INSERT INTO BigRows DEFAULT VALUES;
GO 300

DBCC LOGINFO ('LogTestDB');
GO

FileId   FileSize   StartOffset   FSeqNo   Status   Parity CreateLSN
-------- ---------- ------------- -------- -------- ------ ------------------
2        1245184    8192          35       2        128    0
2        1245184    1253376       36       2        128    0
2        1245184    2498560       33       2        64     0
2        1499136    3743744       34       2        64     0
2        253952     5242880       37       2        64     36000000049300052
2        270336     5496832       38       2        64     36000000049300052
2        253952     5767168       0        0        0      36000000107500066
2        335872     6021120       0        0        0      36000000107500066
2        253952     6356992       0        0        0      36000000190700020
2        401408     6610944       0        0        0      36000000190700020
2        253952     7012352       0        0        0      37000000037300040
2        466944     7266304       0        0        0      37000000037300040

The answer is that it grew, and kind of skipped the active VLFs! Look at the sequence numbers. The new sequence of the active log is VLF 3 then 4 then 1 then 2 then 5 then 6, as you can see from the sequence numbers. Once the active transaction I created commits or rolls back, VLFs 3, 4, 1, and 2 can clear and then the 'normal' sequencing of VLFs in the log will resume.

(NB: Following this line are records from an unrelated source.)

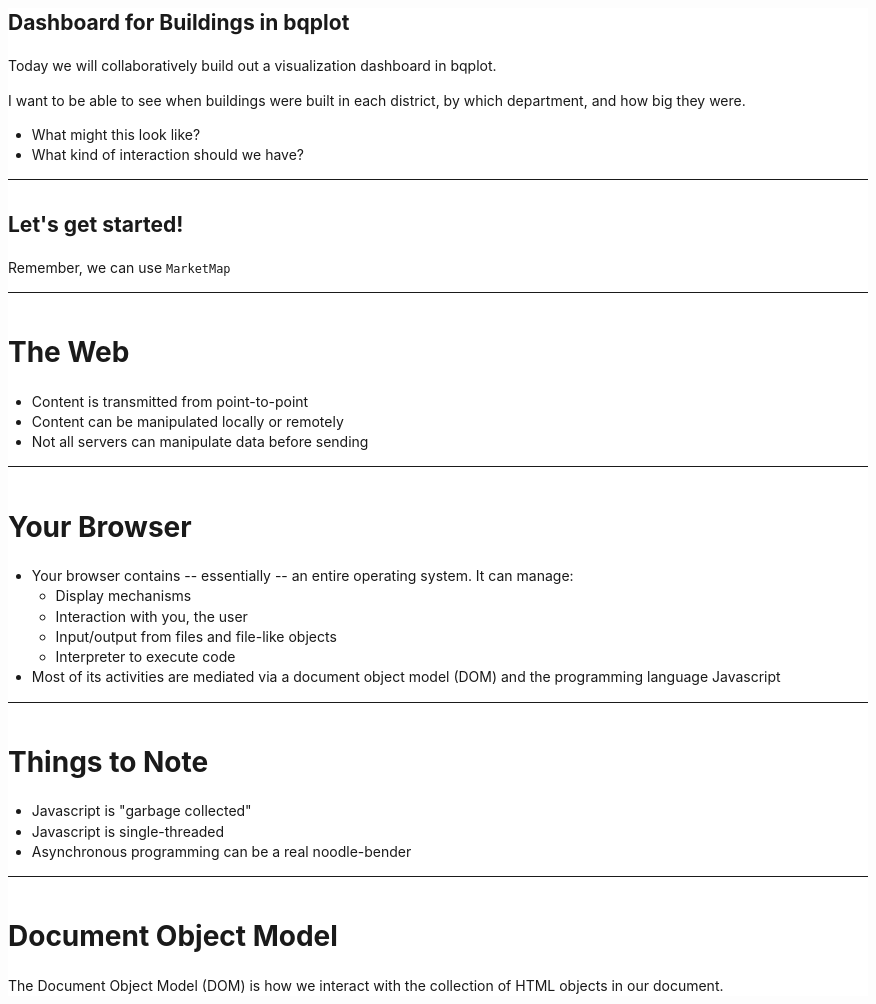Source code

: ## Dashboard for Buildings in bqplot

Today we will collaboratively build out a visualization dashboard in bqplot.

I want to be able to see when buildings were built in each district, by which
department, and how big they were.

 * What might this look like?
 * What kind of interaction should we have?

---

## Let's get started!

Remember, we can use `MarketMap` 

---

# The Web

 * Content is transmitted from point-to-point
 * Content can be manipulated locally or remotely
 * Not all servers can manipulate data before sending

---

# Your Browser

 * Your browser contains -- essentially -- an entire operating system.  It can
   manage:
    * Display mechanisms
    * Interaction with you, the user
    * Input/output from files and file-like objects
    * Interpreter to execute code
 * Most of its activities are mediated via a document object model (DOM) and
   the programming language Javascript

---

# Things to Note

 * Javascript is "garbage collected"
 * Javascript is single-threaded
 * Asynchronous programming can be a real noodle-bender

---

# Document Object Model

The Document Object Model (DOM) is how we interact with the collection of HTML
objects in our document.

Every VLF has a small header which contains the sequence number of the VLF within the transaction log, so the log can kind of do contortions to work around active VLFs in the middle of the log. Very cool.

Ok - that was fun - now I feel better!

PS In the last couple of DBCC LOGINFO dumps, where the log has wrapped around, you can see that the parity bits for the log blocks in the VLFs have changed, as I explained in one of my previous posts Search Engine Q&A #24: Why can't the transaction log use instant initialization?.